# Freezing a cube?



## CubesOfTheWorld (Mar 2, 2010)

I have a few spare storeboughts, and i was considering putting them in the freezer for a day. This could possibly make the cube smoother, but I also run the risk of ruining it. Will freezing a cube really do anything?


----------



## ~Phoenix Death~ (Mar 2, 2010)

see what happens.
I hear freezing 4x4 pieces help, so why not?


----------



## Truncator (Mar 2, 2010)

CubesOfTheWorld said:


> This could possible make the cube smoother


Umm, why?

Don't do it.


----------



## Samania (Mar 2, 2010)

lmao this reminds me of disney on ice for some reason. 

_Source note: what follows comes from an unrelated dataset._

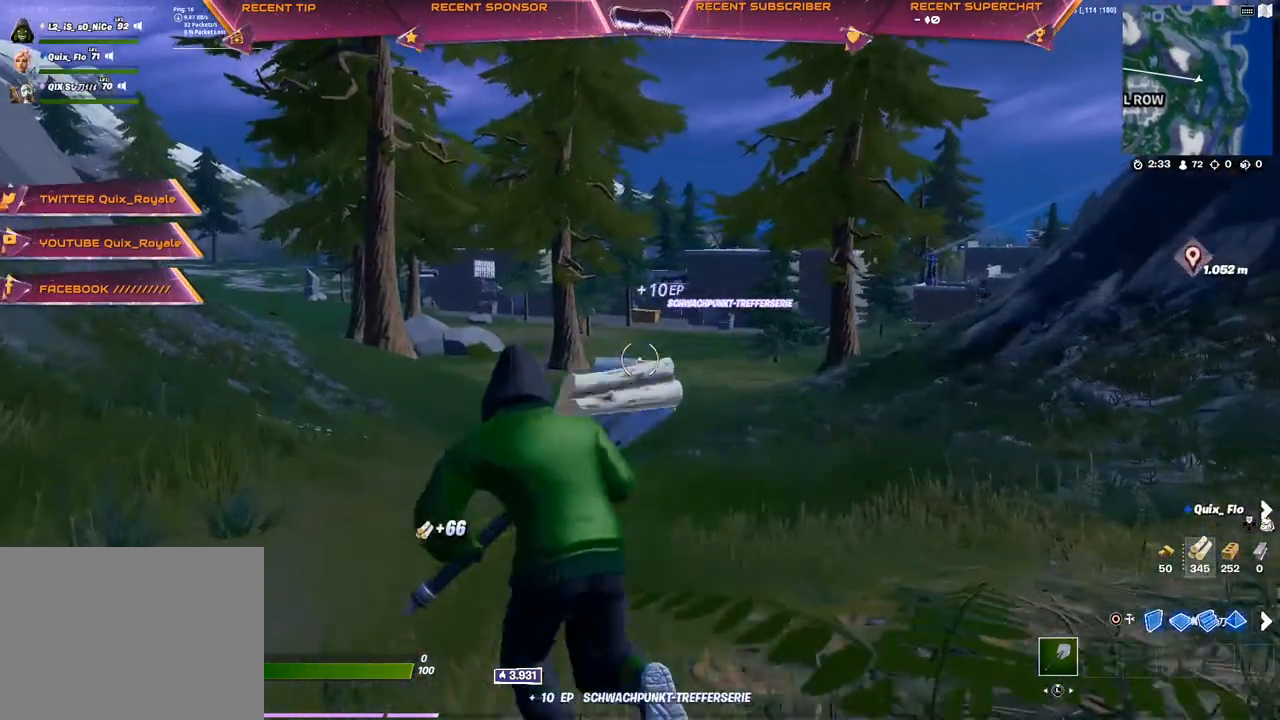
{"buttons": [], "left_stick": "up-left", "right_stick": "center", "events": []}
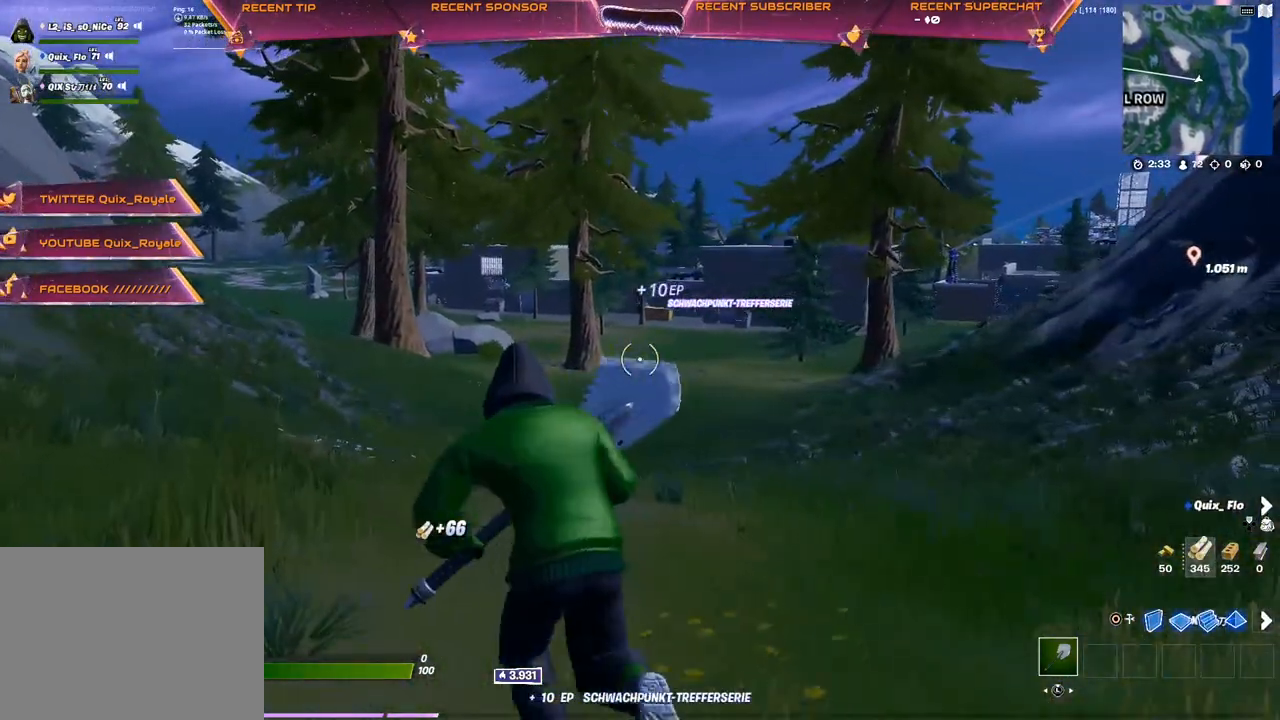
{"buttons": [], "left_stick": "up-left", "right_stick": "center", "events": []}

its as unthinkable as putting your cube in the microwave.


----------



## Chapuunka (Mar 2, 2010)

It might mess with springs a little bit but I doubt anything really bad would happen.


----------



## CubesOfTheWorld (Mar 2, 2010)

Chapuunka said:


> It might mess with springs a little bit but I doubt anything really bad would happen.



i would just use a storebought, so the springs dont matter


----------



## ~Phoenix Death~ (Mar 2, 2010)

Samania said:


> lmao this reminds me of disney on ice for some reason.
> 
> its as unthinkable as putting your cube in the *microwave*.

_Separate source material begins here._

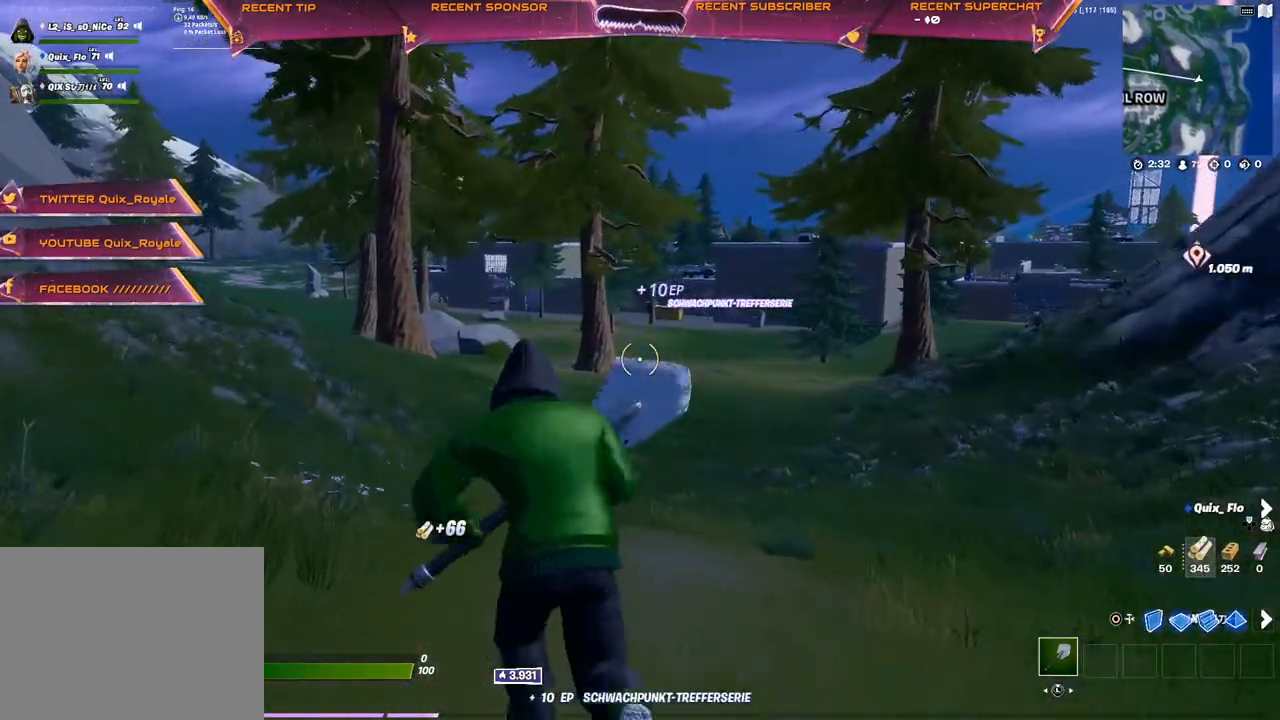
{"buttons": [], "left_stick": "up-left", "right_stick": "center", "events": []}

Let me tell you what happens when you do
It smells like ****, and ruins the cube. at least when I had faith in Vasaline.


----------



## Samania (Mar 2, 2010)

CubesOfTheWorld said:


> Chapuunka said:
> 
> 
> > It might mess with springs a little bit but I doubt anything really bad would happen.
> ...




depends what storebought you have though.. rubik's brand has springs and a few dollar store cubes do too.


----------



## CubesOfTheWorld (Mar 2, 2010)

well, the springs make barely any difference in storeboughts


----------



## dillonbladez (Mar 2, 2010)

CubesOfTheWorld said:


> well, the springs make barely any difference in storeboughts



i agree


----------



## infringement153 (Mar 2, 2010)

I thought storeboughts had rivets instead of springs...


----------



## Parity (Mar 2, 2010)

I just stuck one in the freezer I will post if it is better in the morning.


----------



## Logan (Mar 2, 2010)

infringement153 said:


> I thought storeboughts had rivets instead of springs...



hahahahahahahahahahahahaha


----------



## Feryll (Mar 2, 2010)

Wow, is ANYONE going to say ANYTHING about the Rubik's Ice Cube? That was quite a failure of a 2x2, who knows what will happen to a 3x3?


----------



## Edward (Mar 2, 2010)

infringement153 said:


> I thought storeboughts had rivets instead of springs...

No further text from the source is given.